Entries taken from a collection

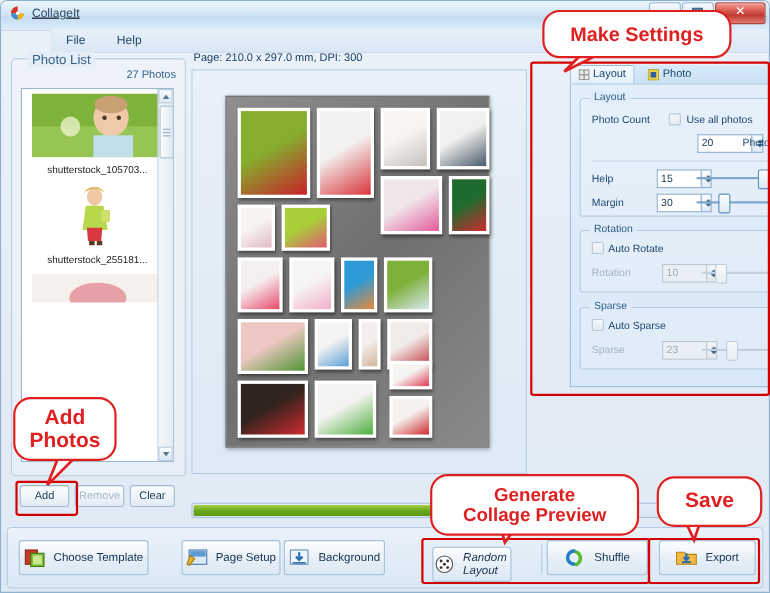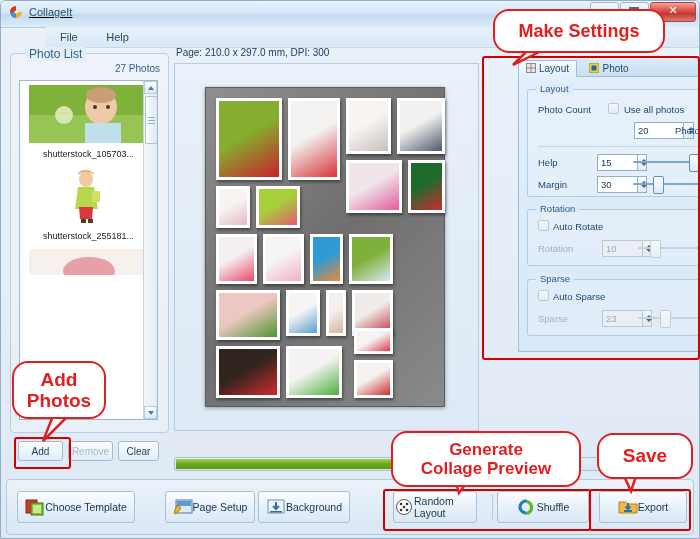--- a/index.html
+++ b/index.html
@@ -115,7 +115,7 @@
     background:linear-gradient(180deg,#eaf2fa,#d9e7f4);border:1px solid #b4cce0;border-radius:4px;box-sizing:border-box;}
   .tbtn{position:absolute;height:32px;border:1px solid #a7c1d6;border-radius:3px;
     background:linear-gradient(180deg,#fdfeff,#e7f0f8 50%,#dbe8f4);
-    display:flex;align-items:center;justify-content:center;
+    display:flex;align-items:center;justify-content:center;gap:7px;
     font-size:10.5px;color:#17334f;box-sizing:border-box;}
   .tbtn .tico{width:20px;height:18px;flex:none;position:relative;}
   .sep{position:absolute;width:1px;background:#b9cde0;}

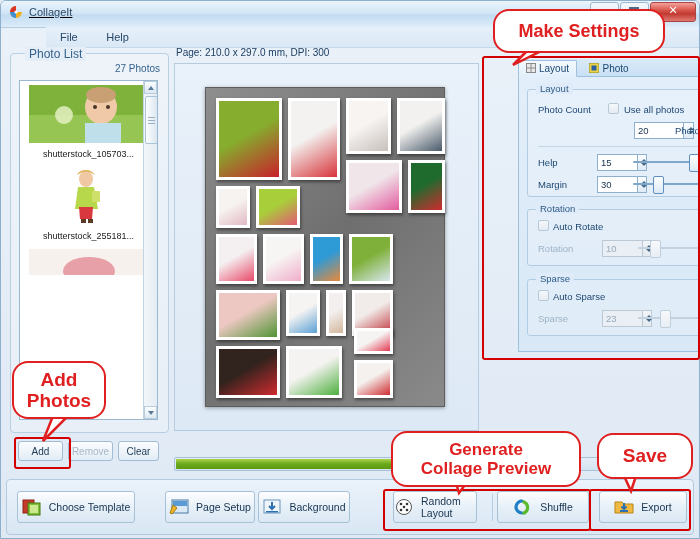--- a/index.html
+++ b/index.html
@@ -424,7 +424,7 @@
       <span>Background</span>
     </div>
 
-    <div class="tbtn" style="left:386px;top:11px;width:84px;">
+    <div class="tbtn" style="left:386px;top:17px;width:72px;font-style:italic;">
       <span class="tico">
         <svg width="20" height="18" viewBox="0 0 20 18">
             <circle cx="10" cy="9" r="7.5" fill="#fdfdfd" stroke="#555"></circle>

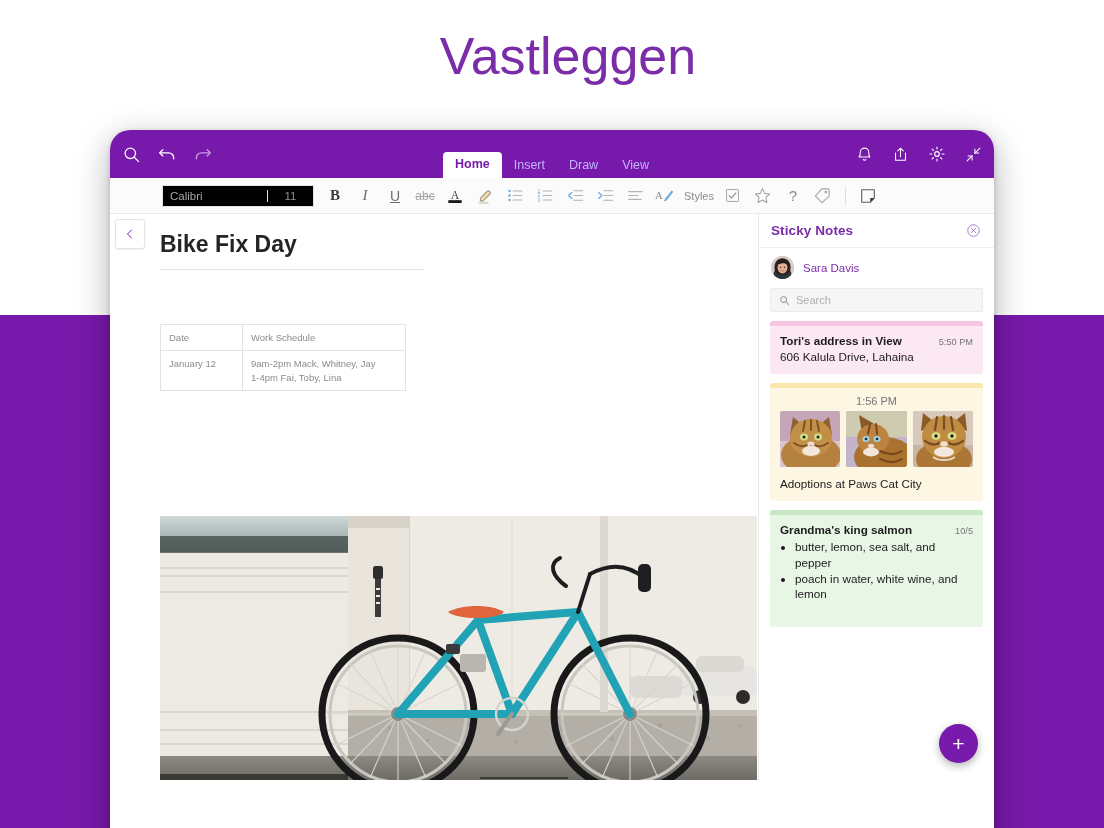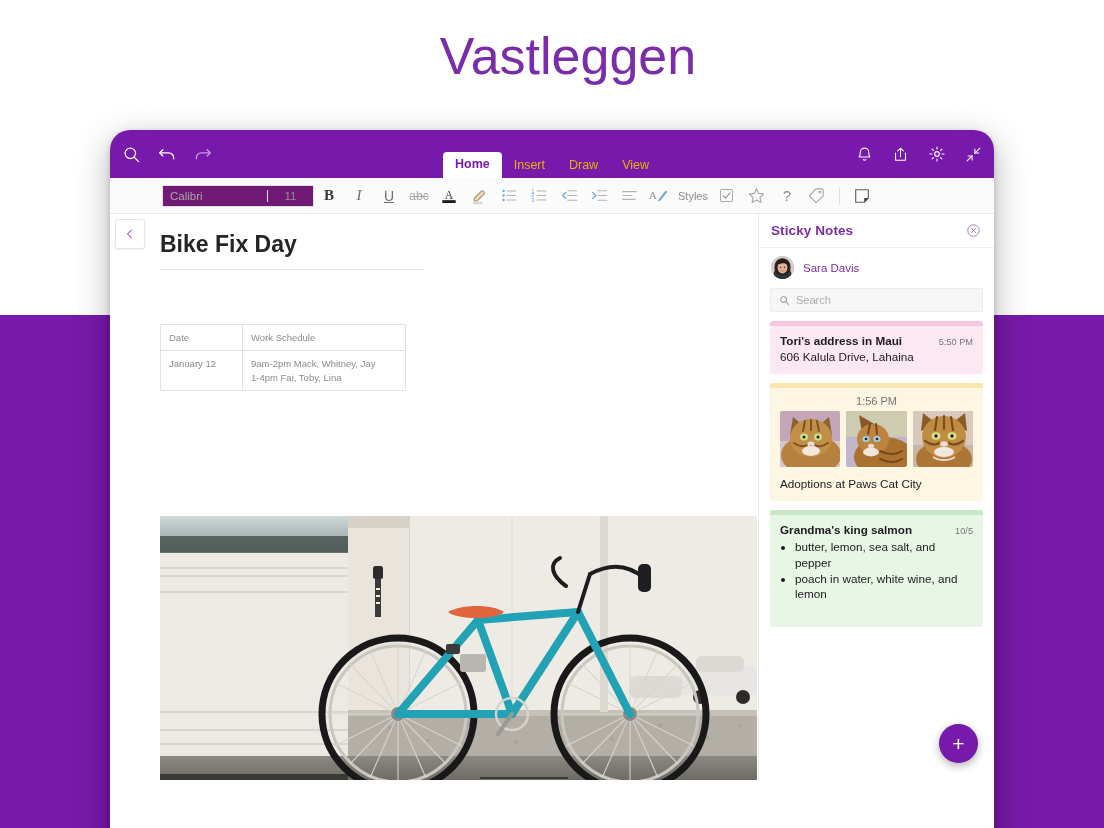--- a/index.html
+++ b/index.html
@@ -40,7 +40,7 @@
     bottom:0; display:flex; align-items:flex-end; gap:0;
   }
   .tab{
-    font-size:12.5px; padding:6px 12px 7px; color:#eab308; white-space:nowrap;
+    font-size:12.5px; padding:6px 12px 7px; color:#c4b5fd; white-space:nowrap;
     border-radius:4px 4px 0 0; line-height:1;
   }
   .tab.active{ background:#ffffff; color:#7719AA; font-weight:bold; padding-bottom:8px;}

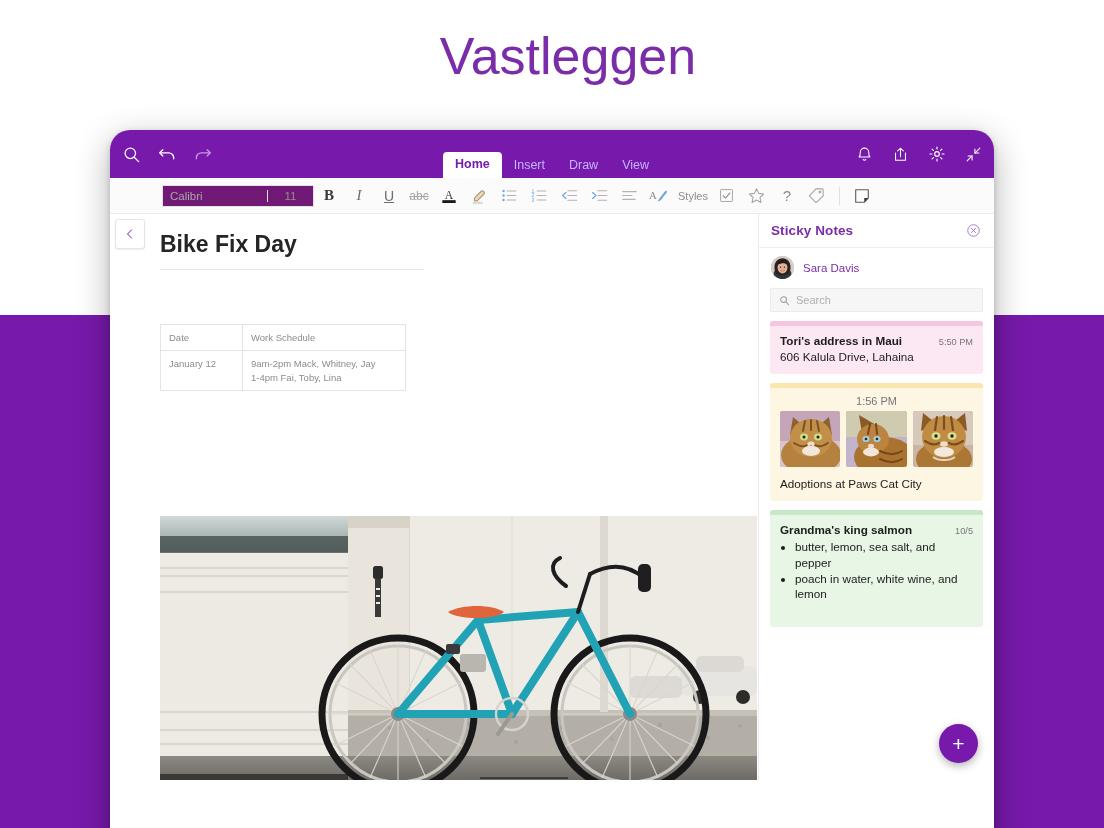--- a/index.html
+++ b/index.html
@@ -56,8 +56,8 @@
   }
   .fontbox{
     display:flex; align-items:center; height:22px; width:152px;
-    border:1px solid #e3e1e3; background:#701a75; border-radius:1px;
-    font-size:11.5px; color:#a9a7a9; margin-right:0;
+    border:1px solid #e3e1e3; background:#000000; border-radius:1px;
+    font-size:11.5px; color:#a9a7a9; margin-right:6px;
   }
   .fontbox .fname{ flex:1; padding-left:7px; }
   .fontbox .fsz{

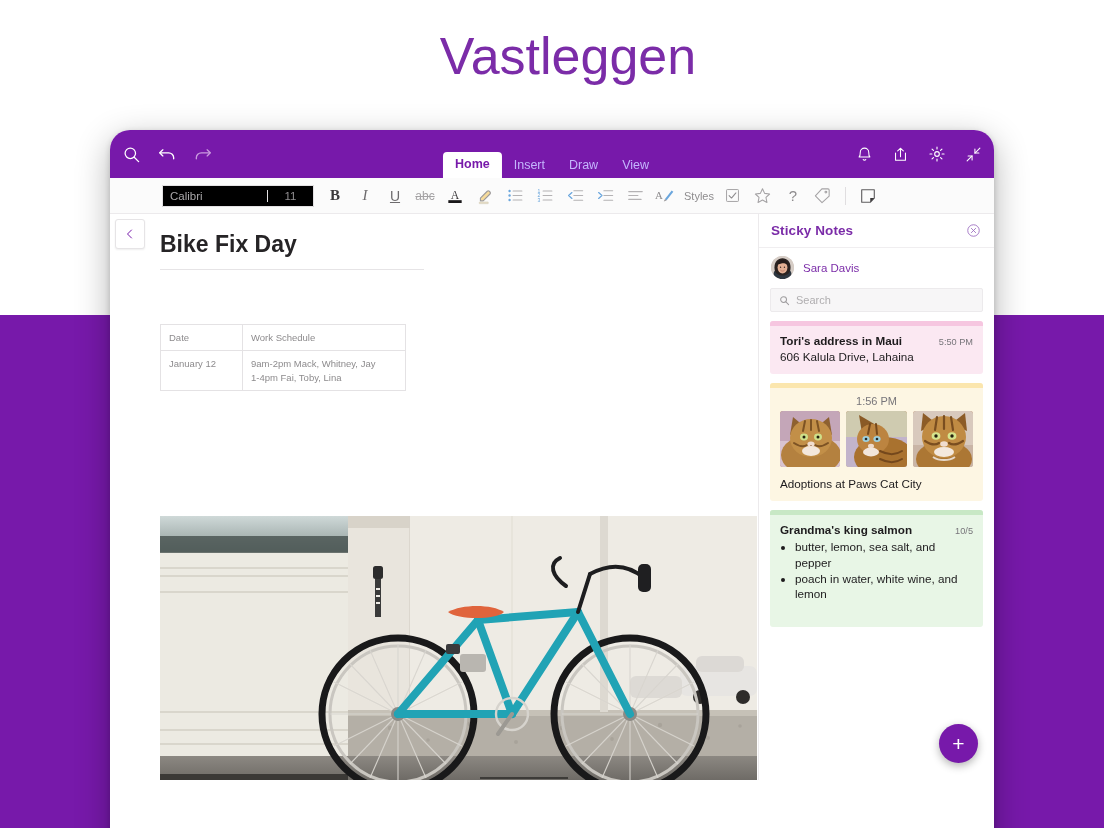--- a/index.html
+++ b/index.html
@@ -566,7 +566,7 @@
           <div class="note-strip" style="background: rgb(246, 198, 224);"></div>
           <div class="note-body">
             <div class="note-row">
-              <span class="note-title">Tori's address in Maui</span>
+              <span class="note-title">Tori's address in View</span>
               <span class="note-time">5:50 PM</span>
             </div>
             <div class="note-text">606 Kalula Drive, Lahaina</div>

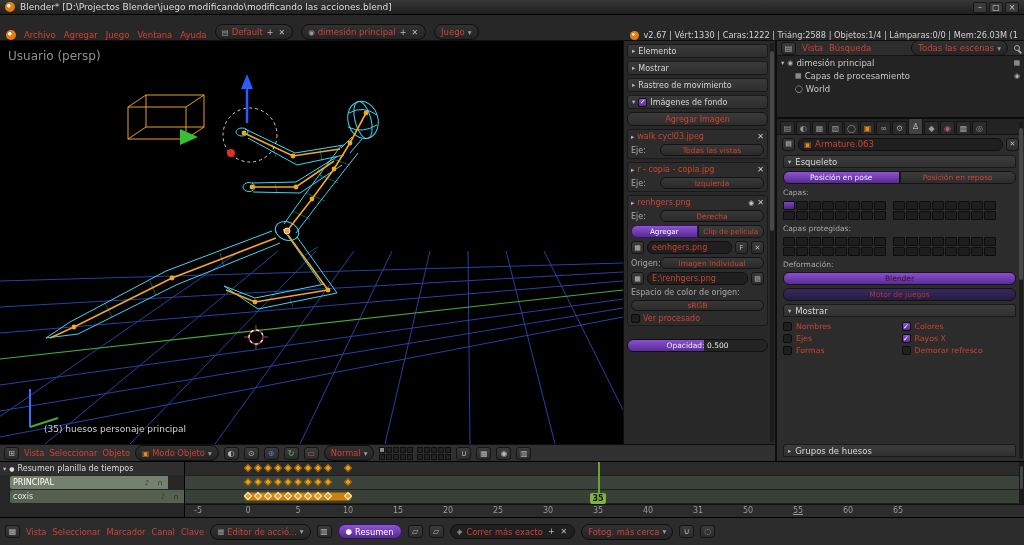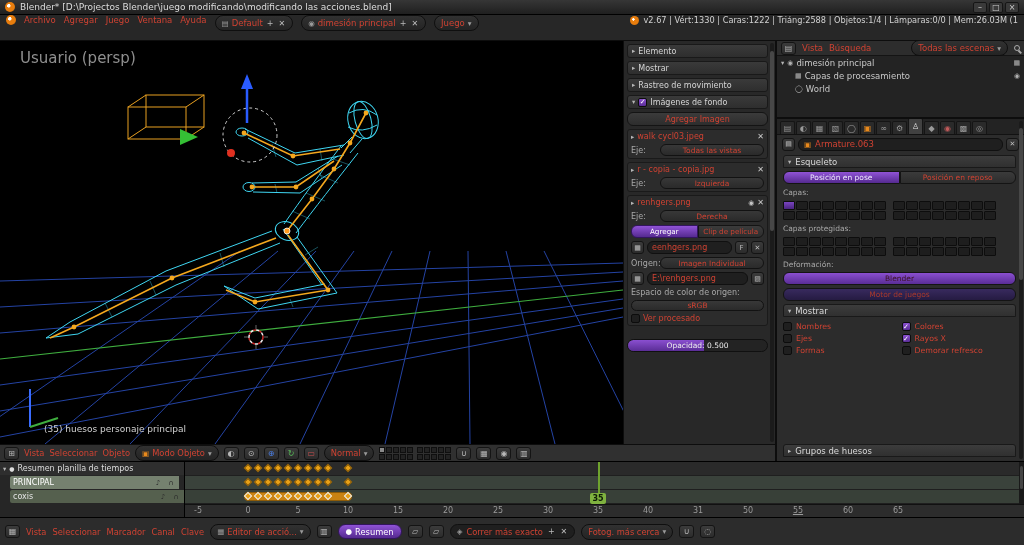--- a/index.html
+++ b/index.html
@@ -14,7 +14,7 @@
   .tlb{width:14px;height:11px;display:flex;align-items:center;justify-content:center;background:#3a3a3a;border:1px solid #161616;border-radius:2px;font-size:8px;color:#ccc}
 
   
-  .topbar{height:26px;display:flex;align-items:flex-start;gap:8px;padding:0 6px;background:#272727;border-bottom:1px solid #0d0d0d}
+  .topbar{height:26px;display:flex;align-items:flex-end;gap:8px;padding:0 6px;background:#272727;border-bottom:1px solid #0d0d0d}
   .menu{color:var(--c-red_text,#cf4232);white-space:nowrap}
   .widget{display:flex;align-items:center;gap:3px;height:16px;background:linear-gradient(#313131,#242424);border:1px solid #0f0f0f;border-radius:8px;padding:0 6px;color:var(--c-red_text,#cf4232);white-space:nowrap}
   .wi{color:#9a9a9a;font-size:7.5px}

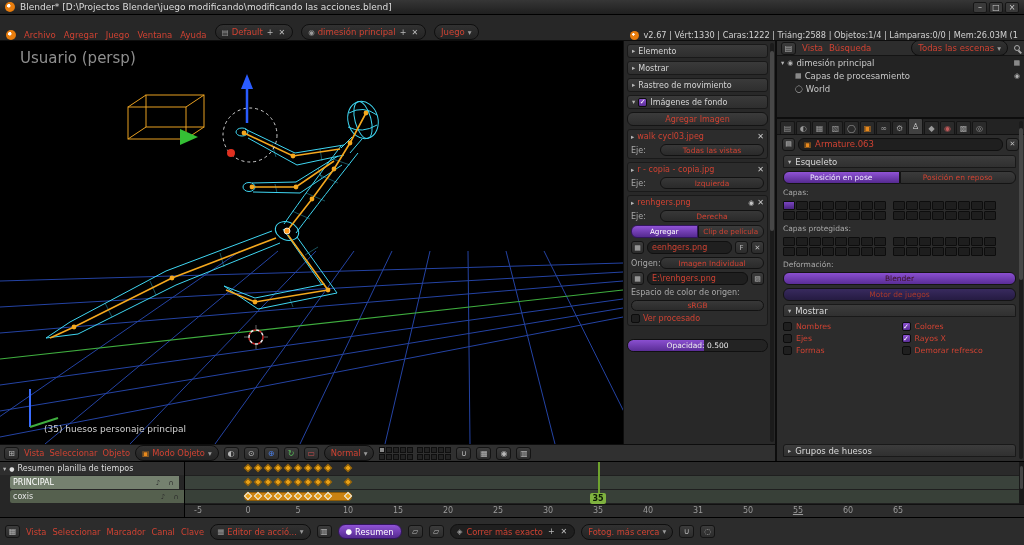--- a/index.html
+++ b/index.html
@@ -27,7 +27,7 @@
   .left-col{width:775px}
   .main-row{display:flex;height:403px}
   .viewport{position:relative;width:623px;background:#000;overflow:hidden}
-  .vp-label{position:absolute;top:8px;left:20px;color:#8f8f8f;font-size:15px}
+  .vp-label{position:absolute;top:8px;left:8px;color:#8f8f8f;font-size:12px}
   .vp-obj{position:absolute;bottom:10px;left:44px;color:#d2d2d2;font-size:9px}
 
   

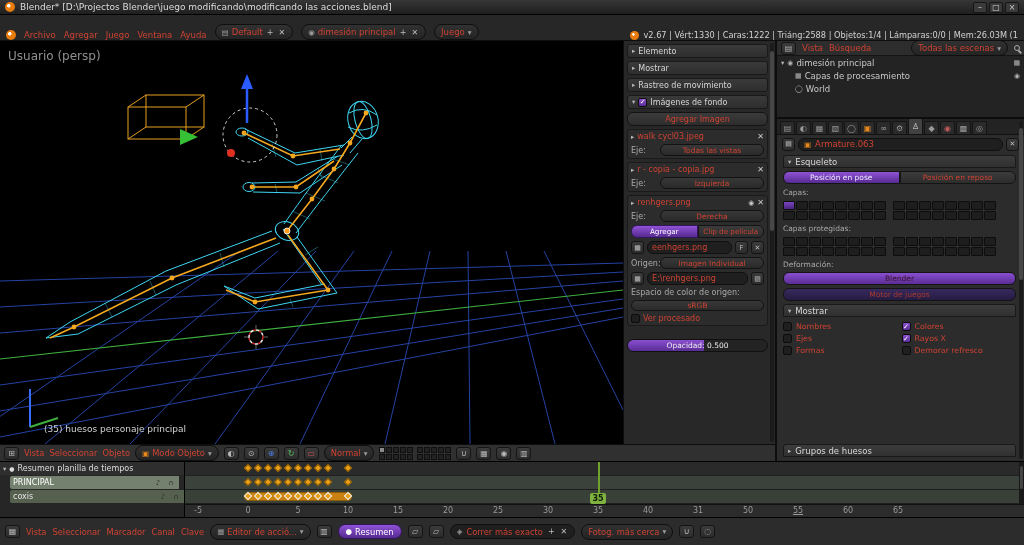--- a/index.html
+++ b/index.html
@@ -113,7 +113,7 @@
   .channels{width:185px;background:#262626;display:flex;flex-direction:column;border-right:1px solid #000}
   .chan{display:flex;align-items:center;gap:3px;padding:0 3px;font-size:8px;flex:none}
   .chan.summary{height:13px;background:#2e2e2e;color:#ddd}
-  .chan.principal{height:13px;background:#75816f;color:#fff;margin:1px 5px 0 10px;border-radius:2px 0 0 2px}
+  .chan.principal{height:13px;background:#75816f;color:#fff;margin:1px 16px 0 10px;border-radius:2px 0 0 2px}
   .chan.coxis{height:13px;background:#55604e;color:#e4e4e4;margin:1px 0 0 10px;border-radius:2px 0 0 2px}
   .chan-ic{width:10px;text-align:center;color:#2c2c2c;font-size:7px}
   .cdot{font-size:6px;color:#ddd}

* Task to carry out
The lines to return are those in the entries above that include "style".

* Solved exercise
-    <div class="tbtn" style="left:386px;top:11px;width:84px;">
+    <div class="tbtn" style="left:386px;top:17px;width:72px;font-style:italic;">
           <div class="note-strip" style="background: rgb(246, 198, 224);"></div>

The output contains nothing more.